---------- Data for analysis ----------
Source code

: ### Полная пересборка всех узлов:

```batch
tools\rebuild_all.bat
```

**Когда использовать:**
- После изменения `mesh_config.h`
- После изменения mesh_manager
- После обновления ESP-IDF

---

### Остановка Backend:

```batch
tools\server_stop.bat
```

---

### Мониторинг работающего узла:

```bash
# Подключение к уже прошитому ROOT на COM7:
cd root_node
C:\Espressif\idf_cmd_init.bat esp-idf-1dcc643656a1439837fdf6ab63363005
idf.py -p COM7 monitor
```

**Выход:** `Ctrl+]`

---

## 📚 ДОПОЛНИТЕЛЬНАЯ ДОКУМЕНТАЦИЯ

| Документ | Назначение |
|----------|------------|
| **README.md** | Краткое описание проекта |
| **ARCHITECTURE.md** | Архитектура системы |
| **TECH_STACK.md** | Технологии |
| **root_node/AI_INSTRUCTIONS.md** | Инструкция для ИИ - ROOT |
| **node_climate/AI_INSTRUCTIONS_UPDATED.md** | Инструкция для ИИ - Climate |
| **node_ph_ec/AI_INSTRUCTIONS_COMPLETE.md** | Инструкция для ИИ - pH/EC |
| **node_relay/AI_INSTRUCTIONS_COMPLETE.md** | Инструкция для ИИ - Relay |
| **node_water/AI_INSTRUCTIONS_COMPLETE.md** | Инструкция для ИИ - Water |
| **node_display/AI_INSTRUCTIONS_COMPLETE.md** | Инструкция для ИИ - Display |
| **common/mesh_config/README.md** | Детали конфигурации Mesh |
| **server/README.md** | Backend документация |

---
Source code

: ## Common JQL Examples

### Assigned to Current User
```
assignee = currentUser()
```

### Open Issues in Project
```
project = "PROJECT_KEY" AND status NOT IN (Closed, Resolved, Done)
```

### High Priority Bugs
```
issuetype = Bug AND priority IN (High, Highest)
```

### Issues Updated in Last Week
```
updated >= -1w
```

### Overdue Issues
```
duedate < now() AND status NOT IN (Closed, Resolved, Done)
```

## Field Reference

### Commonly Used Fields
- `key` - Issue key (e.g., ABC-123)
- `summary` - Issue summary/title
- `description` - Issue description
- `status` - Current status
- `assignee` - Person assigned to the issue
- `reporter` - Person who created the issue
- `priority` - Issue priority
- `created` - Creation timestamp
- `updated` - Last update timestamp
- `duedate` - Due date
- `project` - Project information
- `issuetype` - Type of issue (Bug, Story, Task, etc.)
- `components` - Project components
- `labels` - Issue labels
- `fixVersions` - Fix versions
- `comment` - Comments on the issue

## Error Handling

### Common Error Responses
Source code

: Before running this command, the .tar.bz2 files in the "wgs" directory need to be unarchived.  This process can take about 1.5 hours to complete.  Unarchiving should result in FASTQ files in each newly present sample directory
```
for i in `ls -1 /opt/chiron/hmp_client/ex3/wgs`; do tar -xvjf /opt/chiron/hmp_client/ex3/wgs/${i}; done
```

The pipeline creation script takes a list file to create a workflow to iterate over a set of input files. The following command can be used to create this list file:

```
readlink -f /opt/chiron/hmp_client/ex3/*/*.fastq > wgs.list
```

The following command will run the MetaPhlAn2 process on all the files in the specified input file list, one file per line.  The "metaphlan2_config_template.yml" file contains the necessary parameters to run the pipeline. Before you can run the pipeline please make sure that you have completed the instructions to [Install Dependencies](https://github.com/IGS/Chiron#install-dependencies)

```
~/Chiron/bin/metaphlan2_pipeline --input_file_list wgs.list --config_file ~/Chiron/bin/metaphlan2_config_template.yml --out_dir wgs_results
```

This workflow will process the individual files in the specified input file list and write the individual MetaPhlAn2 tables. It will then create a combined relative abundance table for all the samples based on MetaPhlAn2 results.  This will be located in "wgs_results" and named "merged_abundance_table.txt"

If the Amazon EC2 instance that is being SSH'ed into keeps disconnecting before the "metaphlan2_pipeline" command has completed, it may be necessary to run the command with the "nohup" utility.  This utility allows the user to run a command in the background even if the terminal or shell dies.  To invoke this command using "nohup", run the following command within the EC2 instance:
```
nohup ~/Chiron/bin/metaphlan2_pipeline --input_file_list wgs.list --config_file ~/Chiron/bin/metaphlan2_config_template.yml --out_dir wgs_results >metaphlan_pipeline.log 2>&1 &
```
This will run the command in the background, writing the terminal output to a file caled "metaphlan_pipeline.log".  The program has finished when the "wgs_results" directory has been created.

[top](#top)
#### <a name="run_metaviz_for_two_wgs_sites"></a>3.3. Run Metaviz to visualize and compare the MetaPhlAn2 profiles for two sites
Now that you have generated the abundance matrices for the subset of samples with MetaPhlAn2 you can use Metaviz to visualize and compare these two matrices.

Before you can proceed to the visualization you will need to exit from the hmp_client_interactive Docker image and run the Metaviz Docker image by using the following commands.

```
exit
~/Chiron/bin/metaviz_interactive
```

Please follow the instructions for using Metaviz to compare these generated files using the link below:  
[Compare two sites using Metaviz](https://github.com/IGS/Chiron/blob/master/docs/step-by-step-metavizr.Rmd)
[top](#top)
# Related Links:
----------
(What you are asked to do) Copy the records above exactly, please, but only from the first line through the line containing "- Fix versions".

(Worked solution)
Source code

: ### Полная пересборка всех узлов:

```batch
tools\rebuild_all.bat
```

**Когда использовать:**
- После изменения `mesh_config.h`
- После изменения mesh_manager
- После обновления ESP-IDF

---

### Остановка Backend:

```batch
tools\server_stop.bat
```

---

### Мониторинг работающего узла:

```bash
# Подключение к уже прошитому ROOT на COM7:
cd root_node
C:\Espressif\idf_cmd_init.bat esp-idf-1dcc643656a1439837fdf6ab63363005
idf.py -p COM7 monitor
```

**Выход:** `Ctrl+]`

---

## 📚 ДОПОЛНИТЕЛЬНАЯ ДОКУМЕНТАЦИЯ

| Документ | Назначение |
|----------|------------|
| **README.md** | Краткое описание проекта |
| **ARCHITECTURE.md** | Архитектура системы |
| **TECH_STACK.md** | Технологии |
| **root_node/AI_INSTRUCTIONS.md** | Инструкция для ИИ - ROOT |
| **node_climate/AI_INSTRUCTIONS_UPDATED.md** | Инструкция для ИИ - Climate |
| **node_ph_ec/AI_INSTRUCTIONS_COMPLETE.md** | Инструкция для ИИ - pH/EC |
| **node_relay/AI_INSTRUCTIONS_COMPLETE.md** | Инструкция для ИИ - Relay |
| **node_water/AI_INSTRUCTIONS_COMPLETE.md** | Инструкция для ИИ - Water |
| **node_display/AI_INSTRUCTIONS_COMPLETE.md** | Инструкция для ИИ - Display |
| **common/mesh_config/README.md** | Детали конфигурации Mesh |
| **server/README.md** | Backend документация |

---
Source code

: ## Common JQL Examples

### Assigned to Current User
```
assignee = currentUser()
```

### Open Issues in Project
```
project = "PROJECT_KEY" AND status NOT IN (Closed, Resolved, Done)
```

### High Priority Bugs
```
issuetype = Bug AND priority IN (High, Highest)
```

### Issues Updated in Last Week
```
updated >= -1w
```

### Overdue Issues
```
duedate < now() AND status NOT IN (Closed, Resolved, Done)
```

## Field Reference

### Commonly Used Fields
- `key` - Issue key (e.g., ABC-123)
- `summary` - Issue summary/title
- `description` - Issue description
- `status` - Current status
- `assignee` - Person assigned to the issue
- `reporter` - Person who created the issue
- `priority` - Issue priority
- `created` - Creation timestamp
- `updated` - Last update timestamp
- `duedate` - Due date
- `project` - Project information
- `issuetype` - Type of issue (Bug, Story, Task, etc.)
- `components` - Project components
- `labels` - Issue labels
- `fixVersions` - Fix versions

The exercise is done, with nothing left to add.